#### JOB ITEM:
Work through the data below line by line and say how many lines hold "then"; give only the number.

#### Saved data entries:
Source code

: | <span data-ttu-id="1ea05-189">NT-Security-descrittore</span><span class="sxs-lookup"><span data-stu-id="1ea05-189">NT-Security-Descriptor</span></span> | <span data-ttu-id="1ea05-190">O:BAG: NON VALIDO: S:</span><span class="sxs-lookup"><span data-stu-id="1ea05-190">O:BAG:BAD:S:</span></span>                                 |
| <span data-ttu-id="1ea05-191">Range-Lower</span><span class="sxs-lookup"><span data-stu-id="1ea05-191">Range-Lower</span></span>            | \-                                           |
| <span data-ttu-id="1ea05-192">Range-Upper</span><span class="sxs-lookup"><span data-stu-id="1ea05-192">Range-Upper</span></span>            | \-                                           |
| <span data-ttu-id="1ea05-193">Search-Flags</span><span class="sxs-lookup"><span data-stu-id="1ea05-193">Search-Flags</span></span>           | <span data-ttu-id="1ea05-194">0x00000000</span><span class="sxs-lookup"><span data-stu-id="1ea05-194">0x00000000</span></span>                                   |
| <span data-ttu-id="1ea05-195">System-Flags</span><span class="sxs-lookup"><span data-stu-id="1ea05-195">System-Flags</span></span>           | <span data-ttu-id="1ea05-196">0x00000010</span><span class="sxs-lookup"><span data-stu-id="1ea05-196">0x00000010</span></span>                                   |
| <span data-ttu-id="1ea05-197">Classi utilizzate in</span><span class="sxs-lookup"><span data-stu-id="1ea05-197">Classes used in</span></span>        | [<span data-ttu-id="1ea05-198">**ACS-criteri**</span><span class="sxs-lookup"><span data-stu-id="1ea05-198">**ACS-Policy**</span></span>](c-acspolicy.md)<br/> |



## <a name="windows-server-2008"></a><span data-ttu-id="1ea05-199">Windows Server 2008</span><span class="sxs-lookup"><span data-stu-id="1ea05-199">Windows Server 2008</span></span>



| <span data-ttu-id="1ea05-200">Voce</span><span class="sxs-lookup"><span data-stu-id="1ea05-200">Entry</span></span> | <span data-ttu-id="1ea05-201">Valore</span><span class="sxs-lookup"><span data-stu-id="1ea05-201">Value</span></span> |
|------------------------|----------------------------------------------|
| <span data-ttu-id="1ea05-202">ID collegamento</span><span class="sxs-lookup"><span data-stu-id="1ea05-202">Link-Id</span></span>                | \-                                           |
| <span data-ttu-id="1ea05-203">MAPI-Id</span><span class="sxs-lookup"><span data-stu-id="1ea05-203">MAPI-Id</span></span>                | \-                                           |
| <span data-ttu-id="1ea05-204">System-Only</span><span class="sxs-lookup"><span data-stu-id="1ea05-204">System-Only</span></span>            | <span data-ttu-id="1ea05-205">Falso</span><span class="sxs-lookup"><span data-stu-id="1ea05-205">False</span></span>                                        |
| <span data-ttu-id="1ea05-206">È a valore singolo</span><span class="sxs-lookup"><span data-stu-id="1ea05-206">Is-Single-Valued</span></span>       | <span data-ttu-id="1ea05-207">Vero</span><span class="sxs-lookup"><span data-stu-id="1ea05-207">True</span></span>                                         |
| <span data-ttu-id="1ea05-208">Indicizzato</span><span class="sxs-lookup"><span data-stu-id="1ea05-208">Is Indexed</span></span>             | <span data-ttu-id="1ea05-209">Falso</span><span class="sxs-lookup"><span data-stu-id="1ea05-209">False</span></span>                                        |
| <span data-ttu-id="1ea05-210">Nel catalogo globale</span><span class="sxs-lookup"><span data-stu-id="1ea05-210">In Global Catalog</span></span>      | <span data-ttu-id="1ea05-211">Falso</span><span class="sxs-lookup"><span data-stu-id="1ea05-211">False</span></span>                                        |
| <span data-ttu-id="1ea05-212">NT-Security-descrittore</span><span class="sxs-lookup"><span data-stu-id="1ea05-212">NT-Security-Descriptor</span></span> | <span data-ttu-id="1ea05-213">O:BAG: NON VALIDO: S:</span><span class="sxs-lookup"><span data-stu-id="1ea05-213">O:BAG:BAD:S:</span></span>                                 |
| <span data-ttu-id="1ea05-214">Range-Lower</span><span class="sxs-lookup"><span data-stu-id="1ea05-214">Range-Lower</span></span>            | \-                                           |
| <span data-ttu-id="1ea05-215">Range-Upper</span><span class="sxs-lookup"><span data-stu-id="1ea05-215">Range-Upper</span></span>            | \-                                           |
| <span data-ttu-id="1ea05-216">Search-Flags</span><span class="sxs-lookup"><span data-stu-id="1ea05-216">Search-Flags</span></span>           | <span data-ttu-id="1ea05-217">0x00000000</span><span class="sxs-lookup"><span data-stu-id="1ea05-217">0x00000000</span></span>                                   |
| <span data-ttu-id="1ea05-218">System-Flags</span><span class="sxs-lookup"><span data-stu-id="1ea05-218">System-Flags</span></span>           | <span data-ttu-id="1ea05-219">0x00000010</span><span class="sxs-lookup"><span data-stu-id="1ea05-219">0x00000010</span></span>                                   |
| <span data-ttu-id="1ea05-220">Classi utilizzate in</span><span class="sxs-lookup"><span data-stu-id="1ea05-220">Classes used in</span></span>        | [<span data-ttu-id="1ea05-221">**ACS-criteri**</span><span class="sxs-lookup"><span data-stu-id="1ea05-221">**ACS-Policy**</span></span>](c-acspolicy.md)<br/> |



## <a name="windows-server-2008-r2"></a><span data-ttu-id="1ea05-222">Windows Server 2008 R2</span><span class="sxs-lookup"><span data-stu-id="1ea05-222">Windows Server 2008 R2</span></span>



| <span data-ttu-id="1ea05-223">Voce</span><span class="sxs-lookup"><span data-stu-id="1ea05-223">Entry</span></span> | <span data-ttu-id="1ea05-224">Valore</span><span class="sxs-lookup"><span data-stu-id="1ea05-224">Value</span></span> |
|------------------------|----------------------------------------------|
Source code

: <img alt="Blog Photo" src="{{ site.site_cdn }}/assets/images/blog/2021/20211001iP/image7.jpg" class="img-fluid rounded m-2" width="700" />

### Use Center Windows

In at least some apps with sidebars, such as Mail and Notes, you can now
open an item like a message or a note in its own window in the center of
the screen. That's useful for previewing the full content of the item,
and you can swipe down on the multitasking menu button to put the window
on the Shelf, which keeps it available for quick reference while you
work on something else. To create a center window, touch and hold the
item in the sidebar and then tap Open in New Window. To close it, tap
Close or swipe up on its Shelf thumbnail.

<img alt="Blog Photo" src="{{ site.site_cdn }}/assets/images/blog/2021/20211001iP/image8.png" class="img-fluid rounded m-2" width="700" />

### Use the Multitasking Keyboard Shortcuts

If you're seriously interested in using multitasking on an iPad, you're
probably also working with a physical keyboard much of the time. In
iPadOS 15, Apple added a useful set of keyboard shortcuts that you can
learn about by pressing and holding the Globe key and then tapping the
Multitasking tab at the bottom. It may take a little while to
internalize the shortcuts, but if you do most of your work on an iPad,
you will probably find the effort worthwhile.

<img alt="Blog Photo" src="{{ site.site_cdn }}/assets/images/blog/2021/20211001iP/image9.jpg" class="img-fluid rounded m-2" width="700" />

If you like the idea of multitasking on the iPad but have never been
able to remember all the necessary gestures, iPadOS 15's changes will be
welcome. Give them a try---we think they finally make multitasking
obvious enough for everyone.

#### WRITTEN ANSWER:
2